| Outcome | Probability | Yes Bid | Yes Ask | 24h Change | Volume | |
|---|---|---|---|---|---|---|
| 26° or below | 0% | 0¢ | 0¢ | — | $0 | Trade → |
| 27° to 28° | 0% | 0¢ | 0¢ | — | $0 | Trade → |
| 29° to 30° | 0% | 0¢ | 0¢ | — | $0 | Trade → |
| 31° to 32° | 0% | 0¢ | 0¢ | — | $0 | Trade → |
| 33° to 34° | 0% | 0¢ | 0¢ | — | $0 | Trade → |
| 35° or above | 0% | 0¢ | 0¢ | — | $0 | Trade → |
This market asks which temperature bracket will be the lowest observed in New York City on March 29, 2026; it matters for traders, weather-sensitive businesses, and anyone tracking short-term temperature risk.
Late March is a transitional period in the northeastern U.S., so day-to-day temperature outcomes can swing widely depending on synoptic patterns. Local factors—coastal proximity, urban heat island effects, cloud cover, and recent snow cover—regularly shift expected lows, making markets like this responsive to short-range forecasts and observations.
Market odds aggregate participants' expectations about the lowest-observed temperature outcome for that calendar date; prices will move as new forecast guidance, observations, and model runs arrive, reflecting changing consensus rather than immutable truth.
The event’s official rules on the Kalshi page specify the exact observing station or dataset used for resolution and any tie‑breaking procedure; consult the event rules for the named data source (e.g., a particular NWS station or archived dataset).

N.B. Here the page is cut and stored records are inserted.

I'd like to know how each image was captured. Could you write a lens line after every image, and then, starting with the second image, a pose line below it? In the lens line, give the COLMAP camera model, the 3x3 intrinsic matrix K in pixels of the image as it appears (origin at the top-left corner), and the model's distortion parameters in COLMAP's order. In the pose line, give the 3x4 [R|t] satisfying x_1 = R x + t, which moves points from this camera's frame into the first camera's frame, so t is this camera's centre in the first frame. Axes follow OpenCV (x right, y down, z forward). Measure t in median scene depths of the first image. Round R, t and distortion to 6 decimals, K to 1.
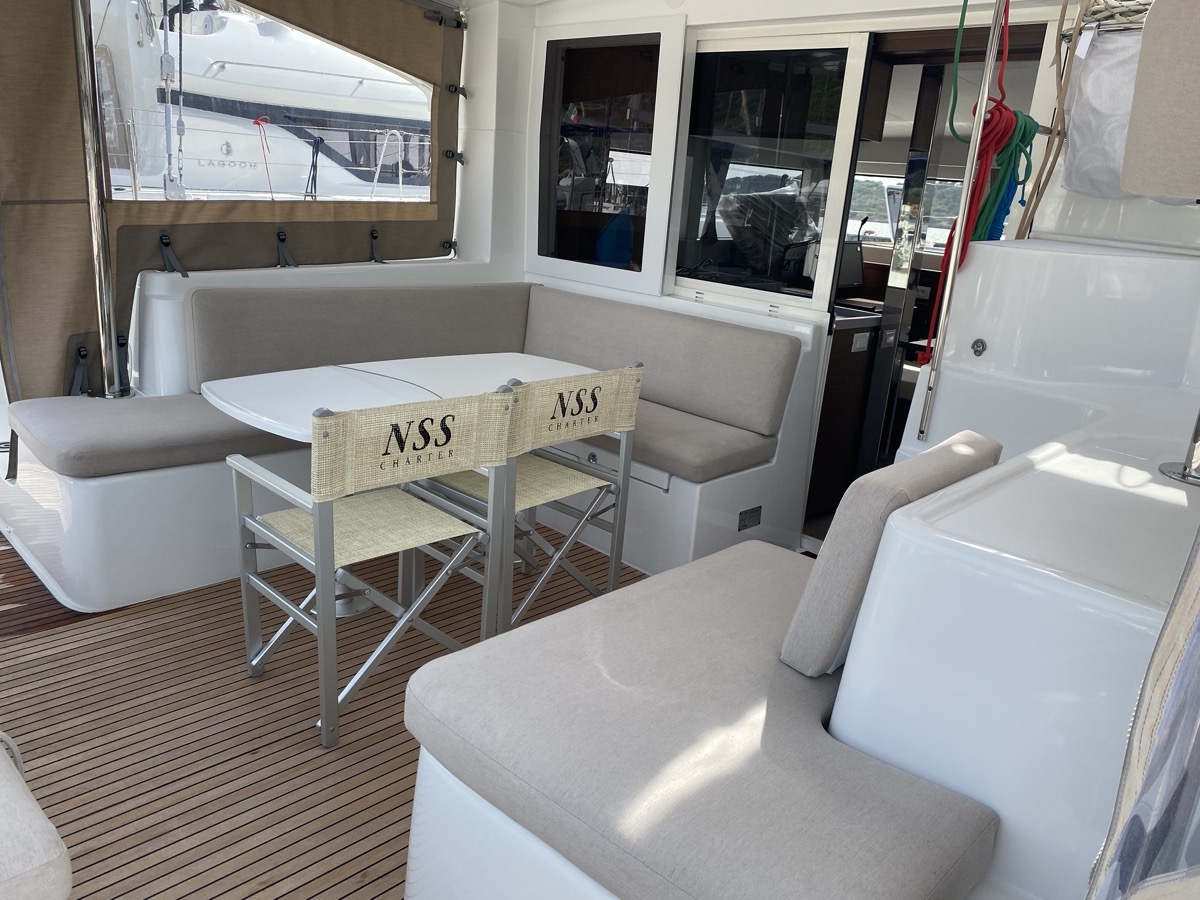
lens RADIAL K [[919.2, 0, 605.9], [0, 919.2, 456.7], [0, 0, 1]] dist [0.031743, -0.005045]
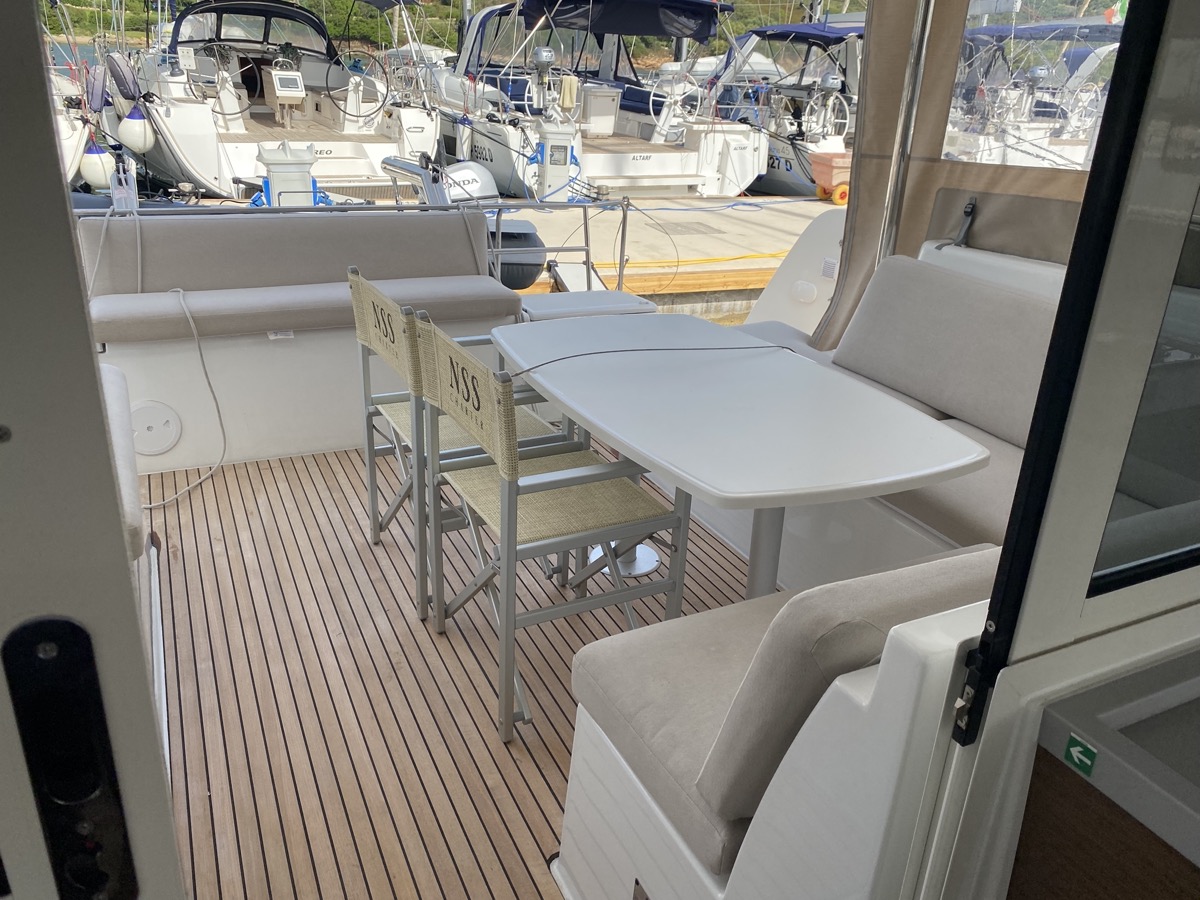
lens RADIAL K [[919.2, 0, 601.7], [0, 919.2, 446.0], [0, 0, 1]] dist [0.031743, -0.005045]
pose [[-0.322103, 0.280853, -0.904086, 0.522989], [-0.333723, 0.859995, 0.386053, -0.292972], [0.885934, 0.426063, -0.183281, 1.061013]]
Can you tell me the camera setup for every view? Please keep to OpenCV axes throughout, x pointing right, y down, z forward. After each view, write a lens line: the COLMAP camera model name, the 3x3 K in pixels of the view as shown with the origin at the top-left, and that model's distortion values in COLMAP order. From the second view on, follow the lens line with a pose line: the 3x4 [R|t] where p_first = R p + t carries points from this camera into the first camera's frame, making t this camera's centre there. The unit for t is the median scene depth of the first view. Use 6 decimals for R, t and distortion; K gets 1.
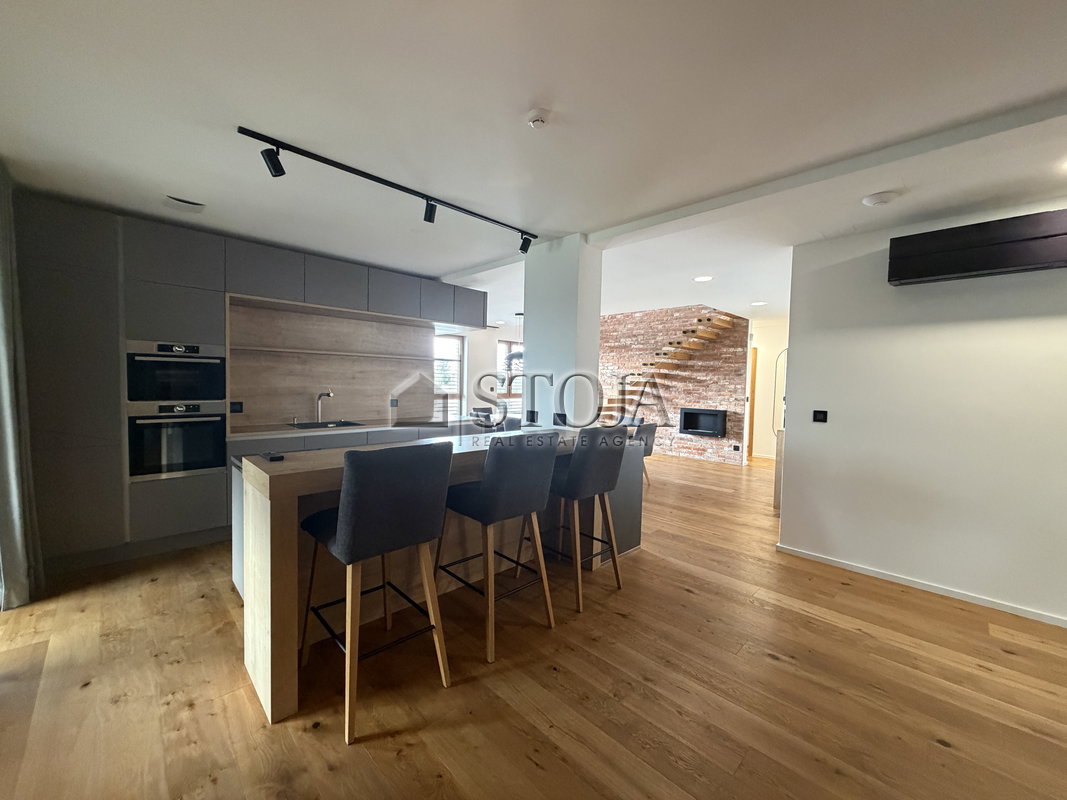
lens RADIAL K [[424.5, 0, 528.6], [0, 424.5, 398.8], [0, 0, 1]] dist [-0.001550, 0.000331]
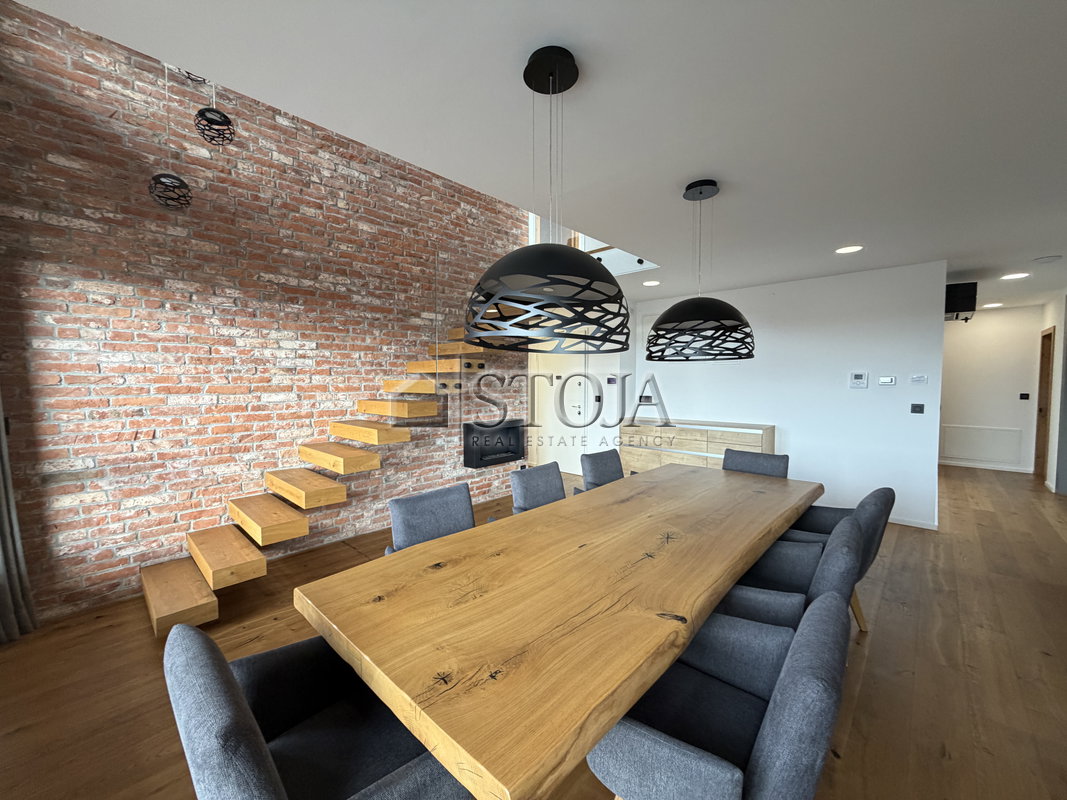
lens RADIAL K [[424.5, 0, 528.6], [0, 424.5, 398.8], [0, 0, 1]] dist [-0.001550, 0.000331]
pose [[-0.030793, -0.068975, 0.997143, -0.263319], [0.041166, 0.996682, 0.070215, -0.062124], [-0.998678, 0.043210, -0.027851, 1.153869]]
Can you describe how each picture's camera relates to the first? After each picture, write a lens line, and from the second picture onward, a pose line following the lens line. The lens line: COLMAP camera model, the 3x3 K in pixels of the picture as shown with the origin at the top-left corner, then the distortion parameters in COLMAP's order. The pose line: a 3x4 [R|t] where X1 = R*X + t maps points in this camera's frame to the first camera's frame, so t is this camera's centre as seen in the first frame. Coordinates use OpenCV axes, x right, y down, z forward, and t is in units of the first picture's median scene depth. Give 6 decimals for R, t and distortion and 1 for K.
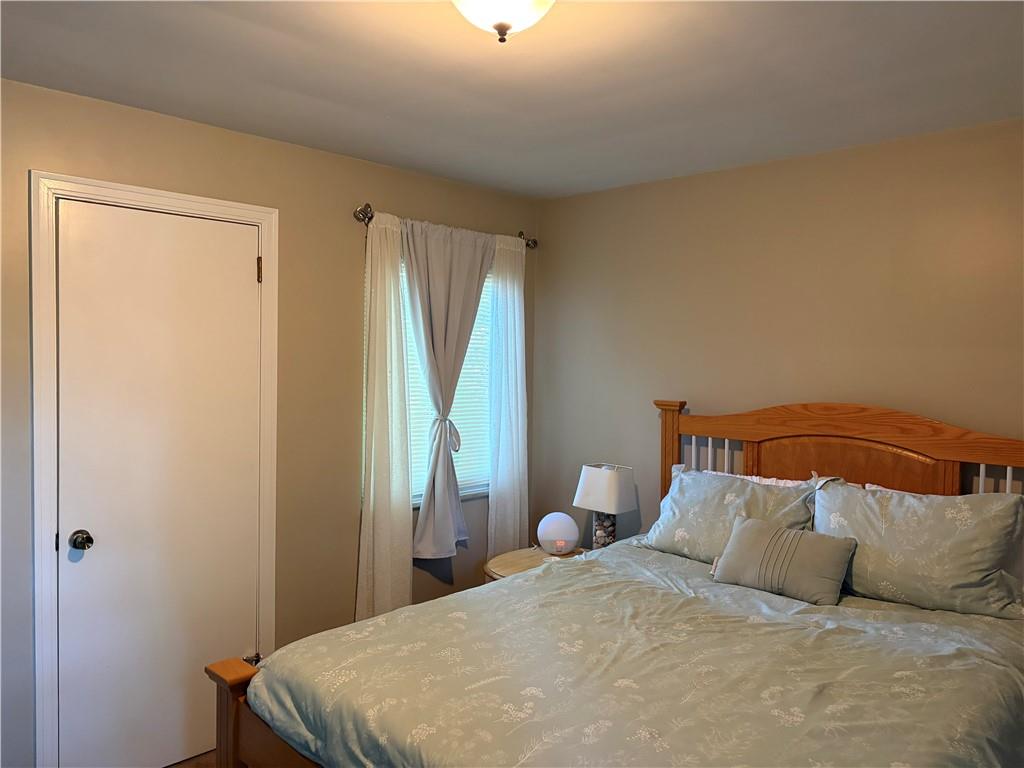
lens RADIAL K [[777.5, 0, 507.9], [0, 777.5, 392.2], [0, 0, 1]] dist [0.076465, -0.082619]
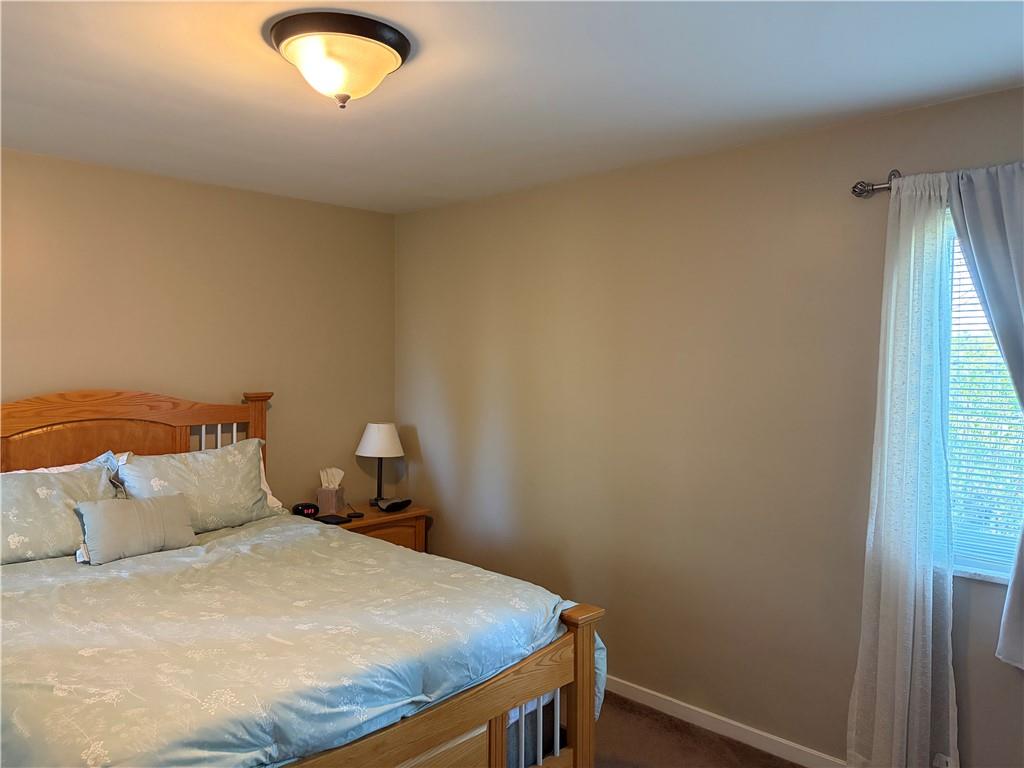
lens RADIAL K [[777.5, 0, 507.9], [0, 777.5, 392.2], [0, 0, 1]] dist [0.076465, -0.082619]
pose [[-0.006060, -0.059479, 0.998211, -0.886982], [0.041023, 0.997374, 0.059678, -0.032756], [-0.999140, 0.041311, -0.003604, 0.509958]]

Most weather markets use the local calendar date (00:00 to 23:59 local time) for the named location, but you should confirm the precise measurement window and timestamp standards in the event’s resolution rules on Kalshi.
The event rules will identify the primary observing site or dataset; common options include official National Weather Service stations, airport automated stations, or a designated Central Park sensor—station choice matters because readings vary across the city.
Late March is climatologically transitional with substantial variability—some years remain wintry while others trend milder—so historical data mainly provides a range of typical variability and highlights that outlier cold nights are possible but relatively uncommon; use historical context alongside short‑range forecasts.
Resolution follows the event’s stated primary data source and tie rules; if multiple stations are mentioned, the rules should describe which station or dataset prevails or how discrepancies are adjudicated—refer to the event resolution section for that procedure.